▽

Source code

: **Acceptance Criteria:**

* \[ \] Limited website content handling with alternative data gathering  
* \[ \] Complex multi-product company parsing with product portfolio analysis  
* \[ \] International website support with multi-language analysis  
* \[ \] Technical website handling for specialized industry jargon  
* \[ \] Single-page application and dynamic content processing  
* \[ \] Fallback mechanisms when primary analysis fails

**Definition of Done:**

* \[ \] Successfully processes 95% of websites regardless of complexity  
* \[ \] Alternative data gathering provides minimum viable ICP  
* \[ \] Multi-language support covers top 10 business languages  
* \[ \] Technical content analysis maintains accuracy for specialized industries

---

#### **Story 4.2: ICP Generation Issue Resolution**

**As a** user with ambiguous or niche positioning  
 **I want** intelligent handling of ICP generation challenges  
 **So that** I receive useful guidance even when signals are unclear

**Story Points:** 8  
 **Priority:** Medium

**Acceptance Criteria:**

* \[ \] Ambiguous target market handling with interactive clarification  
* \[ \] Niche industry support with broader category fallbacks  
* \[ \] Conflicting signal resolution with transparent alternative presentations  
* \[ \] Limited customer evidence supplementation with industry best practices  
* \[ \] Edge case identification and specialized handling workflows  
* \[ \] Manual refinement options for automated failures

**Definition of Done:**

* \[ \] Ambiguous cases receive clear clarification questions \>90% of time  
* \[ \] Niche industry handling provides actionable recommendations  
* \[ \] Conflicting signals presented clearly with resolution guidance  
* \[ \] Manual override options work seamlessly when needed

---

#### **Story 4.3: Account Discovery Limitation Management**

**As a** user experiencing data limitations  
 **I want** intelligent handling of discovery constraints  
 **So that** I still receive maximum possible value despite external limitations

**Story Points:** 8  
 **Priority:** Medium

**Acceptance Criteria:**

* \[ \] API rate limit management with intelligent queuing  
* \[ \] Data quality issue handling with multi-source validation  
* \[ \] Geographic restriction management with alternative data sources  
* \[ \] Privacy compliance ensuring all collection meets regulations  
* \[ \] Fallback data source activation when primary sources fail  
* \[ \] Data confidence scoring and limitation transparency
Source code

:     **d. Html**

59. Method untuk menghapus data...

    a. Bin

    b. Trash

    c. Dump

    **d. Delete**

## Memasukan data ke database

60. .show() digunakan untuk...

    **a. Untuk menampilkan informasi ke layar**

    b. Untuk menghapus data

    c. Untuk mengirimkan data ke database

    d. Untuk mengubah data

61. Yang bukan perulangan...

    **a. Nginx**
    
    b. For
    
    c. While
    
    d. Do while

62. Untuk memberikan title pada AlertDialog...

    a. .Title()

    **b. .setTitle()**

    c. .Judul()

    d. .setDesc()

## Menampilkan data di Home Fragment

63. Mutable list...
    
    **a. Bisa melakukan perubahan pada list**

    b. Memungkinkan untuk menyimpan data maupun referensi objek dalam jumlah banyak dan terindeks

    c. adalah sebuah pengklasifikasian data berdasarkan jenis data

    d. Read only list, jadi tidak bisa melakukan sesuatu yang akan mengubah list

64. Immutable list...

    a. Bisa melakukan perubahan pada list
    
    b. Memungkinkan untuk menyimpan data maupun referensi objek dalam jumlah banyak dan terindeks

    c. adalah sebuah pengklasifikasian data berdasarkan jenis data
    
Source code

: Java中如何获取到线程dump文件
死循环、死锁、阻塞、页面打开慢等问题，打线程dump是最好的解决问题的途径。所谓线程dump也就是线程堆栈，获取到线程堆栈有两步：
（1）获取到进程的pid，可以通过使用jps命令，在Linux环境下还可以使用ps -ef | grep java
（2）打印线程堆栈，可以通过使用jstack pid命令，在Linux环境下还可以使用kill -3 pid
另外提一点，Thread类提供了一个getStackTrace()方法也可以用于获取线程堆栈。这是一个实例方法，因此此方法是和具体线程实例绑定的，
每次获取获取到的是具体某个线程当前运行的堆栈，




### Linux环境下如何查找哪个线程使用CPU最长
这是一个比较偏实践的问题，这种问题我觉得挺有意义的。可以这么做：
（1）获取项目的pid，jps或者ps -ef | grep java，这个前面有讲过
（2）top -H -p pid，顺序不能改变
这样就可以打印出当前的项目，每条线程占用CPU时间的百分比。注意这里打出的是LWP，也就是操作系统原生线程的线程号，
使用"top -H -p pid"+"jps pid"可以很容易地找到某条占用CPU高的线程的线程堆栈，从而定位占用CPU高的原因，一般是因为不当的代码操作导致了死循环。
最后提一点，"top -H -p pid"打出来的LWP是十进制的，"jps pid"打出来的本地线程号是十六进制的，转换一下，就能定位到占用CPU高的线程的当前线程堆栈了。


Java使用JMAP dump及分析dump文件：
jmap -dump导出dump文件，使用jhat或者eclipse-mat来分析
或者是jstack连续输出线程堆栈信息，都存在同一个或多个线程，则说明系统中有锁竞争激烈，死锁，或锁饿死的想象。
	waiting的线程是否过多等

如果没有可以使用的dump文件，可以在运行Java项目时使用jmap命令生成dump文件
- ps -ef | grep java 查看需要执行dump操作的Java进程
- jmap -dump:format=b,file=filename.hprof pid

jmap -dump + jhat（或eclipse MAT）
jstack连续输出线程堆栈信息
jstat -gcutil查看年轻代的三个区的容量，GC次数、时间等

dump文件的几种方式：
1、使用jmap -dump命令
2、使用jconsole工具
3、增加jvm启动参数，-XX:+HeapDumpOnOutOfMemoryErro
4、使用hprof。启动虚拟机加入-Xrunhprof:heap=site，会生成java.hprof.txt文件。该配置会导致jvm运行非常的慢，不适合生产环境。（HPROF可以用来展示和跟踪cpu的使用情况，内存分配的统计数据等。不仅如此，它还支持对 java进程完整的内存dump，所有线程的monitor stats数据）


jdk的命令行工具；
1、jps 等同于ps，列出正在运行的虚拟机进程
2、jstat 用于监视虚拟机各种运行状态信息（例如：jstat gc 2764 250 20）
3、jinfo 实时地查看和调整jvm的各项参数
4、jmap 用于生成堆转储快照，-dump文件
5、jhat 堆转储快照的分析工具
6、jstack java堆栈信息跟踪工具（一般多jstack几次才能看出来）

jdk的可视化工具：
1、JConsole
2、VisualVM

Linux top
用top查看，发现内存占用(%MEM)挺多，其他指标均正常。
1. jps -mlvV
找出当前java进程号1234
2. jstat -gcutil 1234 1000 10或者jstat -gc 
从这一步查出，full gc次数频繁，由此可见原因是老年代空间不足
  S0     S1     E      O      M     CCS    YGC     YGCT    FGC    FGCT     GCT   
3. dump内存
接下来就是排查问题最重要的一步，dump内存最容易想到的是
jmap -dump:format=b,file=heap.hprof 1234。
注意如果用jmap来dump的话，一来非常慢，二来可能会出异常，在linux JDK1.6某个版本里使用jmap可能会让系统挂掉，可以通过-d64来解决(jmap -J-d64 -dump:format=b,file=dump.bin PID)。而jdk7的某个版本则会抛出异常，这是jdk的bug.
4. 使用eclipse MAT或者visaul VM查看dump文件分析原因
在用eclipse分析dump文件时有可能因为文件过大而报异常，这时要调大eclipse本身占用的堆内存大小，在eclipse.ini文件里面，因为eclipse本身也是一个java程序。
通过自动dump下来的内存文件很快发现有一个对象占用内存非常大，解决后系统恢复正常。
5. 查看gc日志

△

* Requirement: Where the string "limitations" appears in a line of the listing, copy that line.

* Response:
**As a** user experiencing data limitations  
 **So that** I still receive maximum possible value despite external limitations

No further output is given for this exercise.